Pełnometrażowy debiut fabularny Libery. Filmowe rozwinięcie futurystycznych, posthumanistycznych rozważań artysty o końcu cywilizacji białego człowieka. Dramaturgia filmu opiera się przede wszystkim na jego warstwie muzycznej (skomponowanej i współreżyserowanej przez Roberta Piotrowicza) oraz specjalnie wymyślonym przez tłumacza i poliglotę Roberta Stillera języku, którym posługuje się filmowe plemię Conteheli, i który pozostaje niezrozumiały dla widzów.
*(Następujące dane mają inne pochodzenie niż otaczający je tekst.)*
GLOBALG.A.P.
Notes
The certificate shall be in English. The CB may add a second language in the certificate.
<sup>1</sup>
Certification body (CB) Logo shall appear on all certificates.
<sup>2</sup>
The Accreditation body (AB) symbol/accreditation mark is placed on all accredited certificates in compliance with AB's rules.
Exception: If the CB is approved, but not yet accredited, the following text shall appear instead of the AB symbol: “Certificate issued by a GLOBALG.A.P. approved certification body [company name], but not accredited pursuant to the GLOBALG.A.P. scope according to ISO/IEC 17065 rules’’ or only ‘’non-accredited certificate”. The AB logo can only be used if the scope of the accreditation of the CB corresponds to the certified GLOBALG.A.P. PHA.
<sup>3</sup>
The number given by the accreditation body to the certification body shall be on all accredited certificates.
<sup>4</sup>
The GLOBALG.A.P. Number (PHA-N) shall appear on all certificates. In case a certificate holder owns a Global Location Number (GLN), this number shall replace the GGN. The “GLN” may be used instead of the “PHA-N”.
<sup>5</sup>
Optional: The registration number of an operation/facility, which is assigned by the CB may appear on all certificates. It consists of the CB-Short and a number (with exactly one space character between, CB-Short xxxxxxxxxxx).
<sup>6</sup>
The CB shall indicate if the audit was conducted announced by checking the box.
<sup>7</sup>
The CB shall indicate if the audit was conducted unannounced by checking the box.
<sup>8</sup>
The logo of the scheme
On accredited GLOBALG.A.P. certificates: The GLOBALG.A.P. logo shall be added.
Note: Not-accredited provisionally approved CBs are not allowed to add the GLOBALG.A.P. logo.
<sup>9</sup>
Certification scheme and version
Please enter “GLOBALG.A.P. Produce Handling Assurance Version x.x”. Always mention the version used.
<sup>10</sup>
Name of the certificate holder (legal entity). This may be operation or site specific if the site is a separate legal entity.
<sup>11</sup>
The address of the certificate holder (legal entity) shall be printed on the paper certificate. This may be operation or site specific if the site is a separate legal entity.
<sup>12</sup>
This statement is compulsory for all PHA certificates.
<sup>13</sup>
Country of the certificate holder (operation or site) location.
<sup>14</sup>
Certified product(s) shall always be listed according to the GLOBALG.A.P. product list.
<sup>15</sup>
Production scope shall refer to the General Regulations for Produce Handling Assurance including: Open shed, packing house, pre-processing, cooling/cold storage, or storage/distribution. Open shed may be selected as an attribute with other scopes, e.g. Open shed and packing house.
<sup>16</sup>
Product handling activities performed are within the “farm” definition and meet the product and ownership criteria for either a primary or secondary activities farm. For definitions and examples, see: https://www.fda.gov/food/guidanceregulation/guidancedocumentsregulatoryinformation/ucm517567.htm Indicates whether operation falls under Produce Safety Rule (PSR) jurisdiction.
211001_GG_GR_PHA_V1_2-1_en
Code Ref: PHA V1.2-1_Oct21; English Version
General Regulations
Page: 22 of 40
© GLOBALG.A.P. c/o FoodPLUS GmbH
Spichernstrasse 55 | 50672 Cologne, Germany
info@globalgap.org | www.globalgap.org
Film powstał jako rezultat pierwszej edycji nagrody filmowej Polskiego Instytutu Sztuki Filmowej i Muzeum Sztuki Nowoczesnej w Warszawie, której Libera był laureatem. Zdjęcia do filmu zostały nakręcone jesienią 2013 w Słowenii.
Opis filmu wg portalu FilmPolski.pl:
Na obrzeżach cywilizacji żyje zagubione plemię. Conteheli są ludźmi o błękitnych oczach, fantazyjnie upiętych płowych dreadach i twarzach pomalowanych we wzory. Wyglądają jak spełnienie hippisowskich fantazji o powrocie do natury czy słowiańska wersja Avatara. Kiedy grają na etnofuturystycznych instrumentach, łączą się z kosmosem i wszystkimi rootsowymi wizjami jedności człowieka z naturą. Piękni, młodzi i nieśmiertelni hasają nago, ozdobieni biżuterią ze słomy i owoców. Do tego rajskiego świata wdziera się jednak cywilizacja w osobie urzędnika kolejowego Walsera. Mimo iż za wszelką cenę próbuje on wniknąć w ich sielankowy świat i nauczyć się niezrozumiałego języka, wywołuje tylko chaos. Wystylizowany świat Walsera flirtuje z tradycją kina gatunkowego: postapokaliptycznym science fiction, westernem czy filmami o jaskiniowcach. Prymitywizm i „glamour” nie stoją tu ze sobą w sprzeczności. Klisze znane z kina gatunków służą Liberze za klocki do zbudowania wielopiętrowej układanki z literackich figur utraconego raju, filozoficznych i kontrkulturowych konceptów utopijnej wspólnoty czy fantazmatów o końcu cywilizacji.